There was way less walking on eggshells. People were not pretending this isn’t about women’s lives.
—Participants
♀
SAN FRANCISCO BAY AREA
Every day since the Supreme Court announced its decision to overturn Roe v. Wade on June 24, thousands have gathered in every city in the San Francisco Bay Area to demonstrate their outrage. In San Francisco alone people gathered in front of the Federal Building as well as City Hall, and also at popular intersections like Powell and Market or the Ferry Building.
That people in San Francisco, Oakland, Alameda, San Jose, etc., demonstrated was not a surprise. But rallies were also held in other cities: Benicia, Fairfax, Hercules, San Rafael, Napa, Petaluma, and Walnut Creek. Those are not the usual places for demonstrations. On Monday Stanford held a rally for Women’s Health, and more are planned in Santa Rosa and Fremont among others.
Since a draft of the decision was leaked, many were able to participate in rallies before the decision was handed down. According to Planned Parenthood, a million people marched in over 450 events on May 14 across the U.S. to show their anger at the Supreme Court’s impending reversal of Roe v. Wade, which had legalized women’s right to abortion.
We were expressing our shock that several generations’ fight for women’s right to control our own bodies was about to be abolished by a Court that has now lost all legitimacy.
SIGNS TELL THE STORY AND DEMANDS
In San Francisco at least 10,000 marched that day in one of several events around the Bay Area.
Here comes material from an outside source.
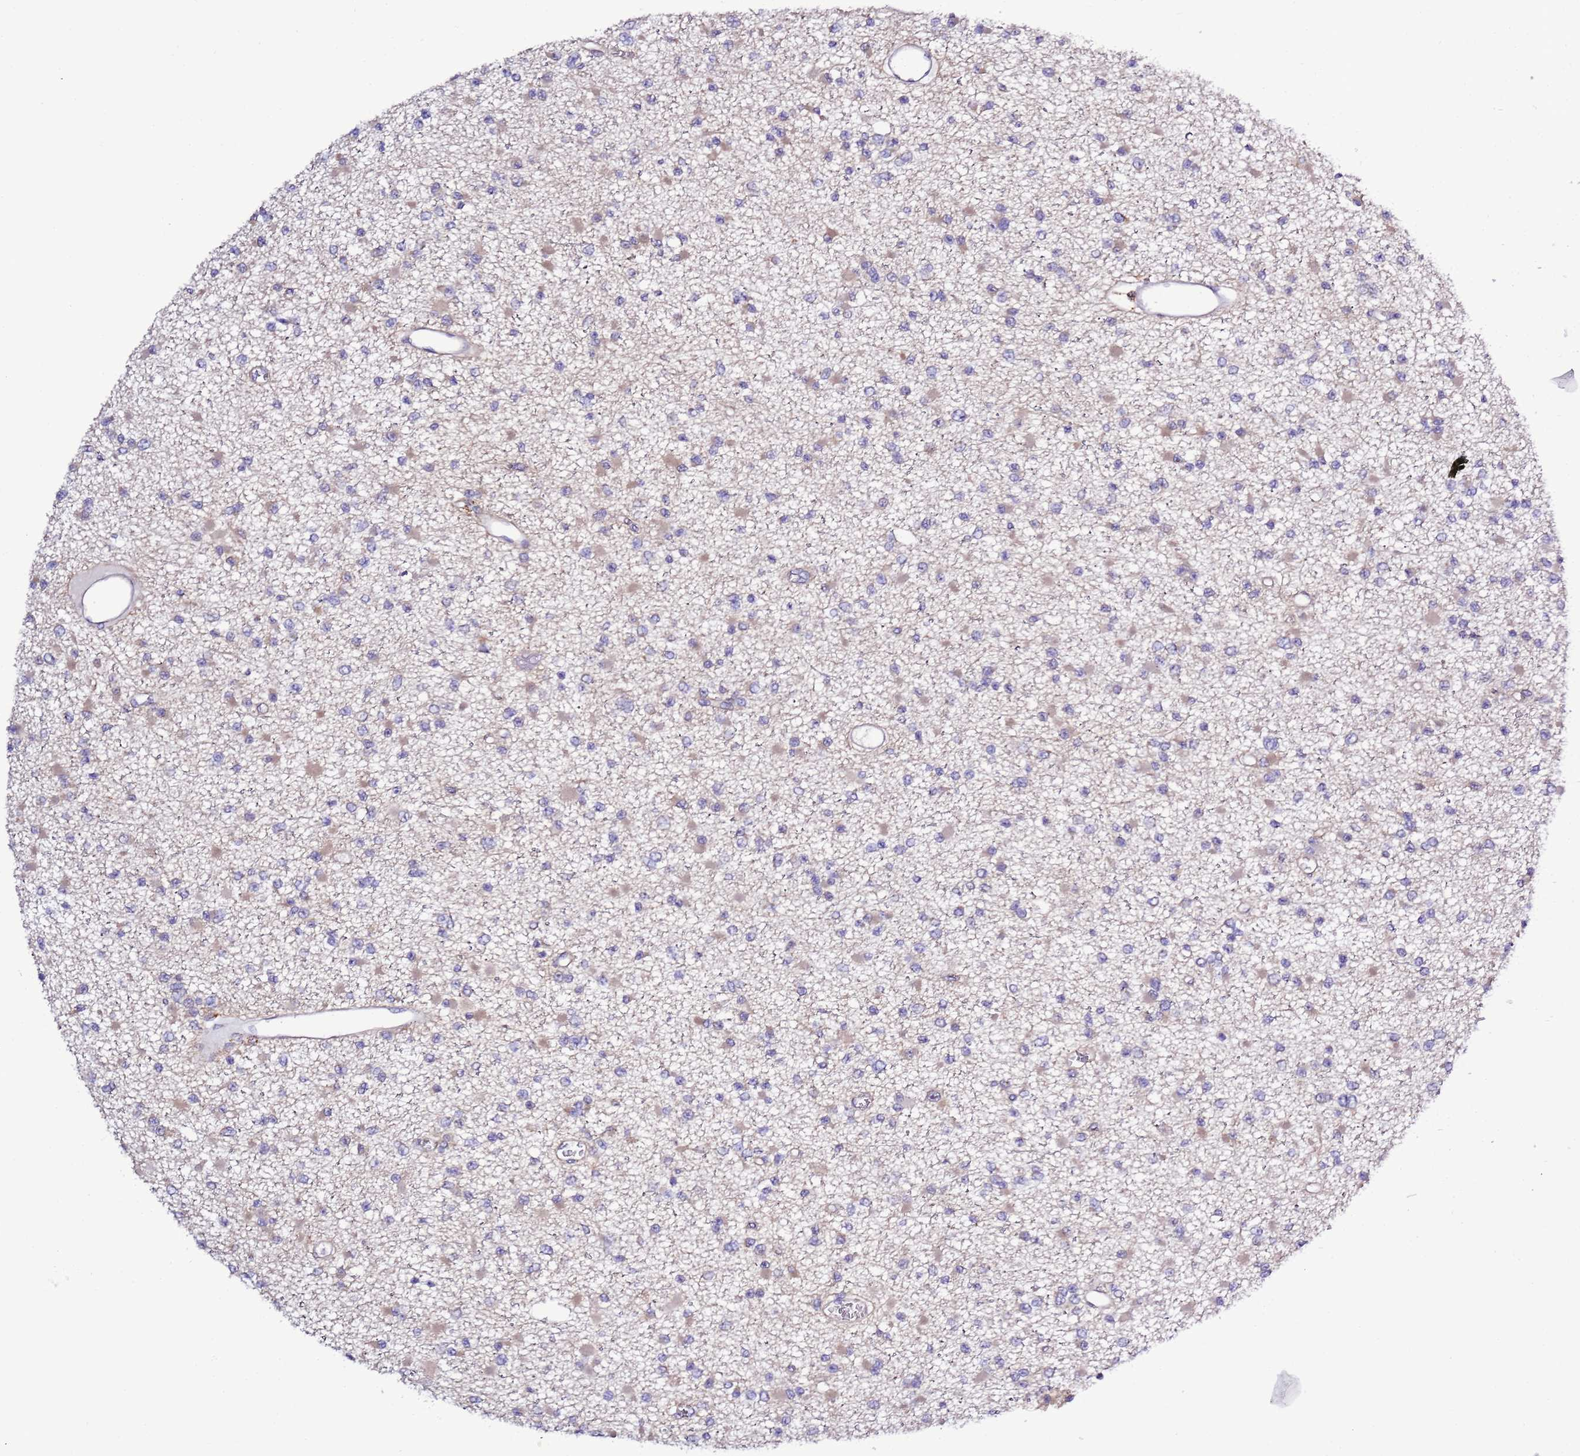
{"staining": {"intensity": "negative", "quantity": "none", "location": "none"}, "tissue": "glioma", "cell_type": "Tumor cells", "image_type": "cancer", "snomed": [{"axis": "morphology", "description": "Glioma, malignant, Low grade"}, {"axis": "topography", "description": "Brain"}], "caption": "This histopathology image is of low-grade glioma (malignant) stained with IHC to label a protein in brown with the nuclei are counter-stained blue. There is no staining in tumor cells. (Stains: DAB (3,3'-diaminobenzidine) immunohistochemistry with hematoxylin counter stain, Microscopy: brightfield microscopy at high magnification).", "gene": "SPCS1", "patient": {"sex": "female", "age": 22}}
Most of the signs were handmade, expressing individuals’ thoughts: “Mother by choice/mother for choice/if you don’t have a uterus/you don’t get a voice,” “Stop the war on women,” “Forced pregnancy is a human rights violation classified as torture by the UN,” “I’d be dead without healthcare for my miscarriage,” “Abortion saves lives,” “Right to Life is a lie, when you ban abortions women die,” “My freedom begins with my body,” “Vasectomies stop abortions,” “My body > your God,” “Pregnancy begins with a penis. Regulate that!” “If men could get pregnant… abortions would be available at Jiffy Lube,” “I dream one day women will have the same rights as guns.” My favorite was: “You would not try to regulate my vagina if it fired bullets.” There were hundreds more.
Many, many signs had various forms of the sentiment that abortion is healthcare and reproductive rights are human rights.
It was not just women of reproductive age that were there. A feisty queer feminist argued that abortion is a queer issue, too. We have to show solidarity. A man carried a sign, “Women are not our property.” Another carried a coat hanger with a sign: “You cannot prevent all abortions, you can only prevent safe ones.”
While we were buoyed by the presence of so many and the spirit of solidarity, there is a sobering seriousness in this moment. The denial of humanity to women, to minorities, to others’ religions, is a symptom of a world-wide problem. Freedom as the essence of our humanity is implicit in every act of resistance. But letting that idea speak takes hard work, both practical and theoretical.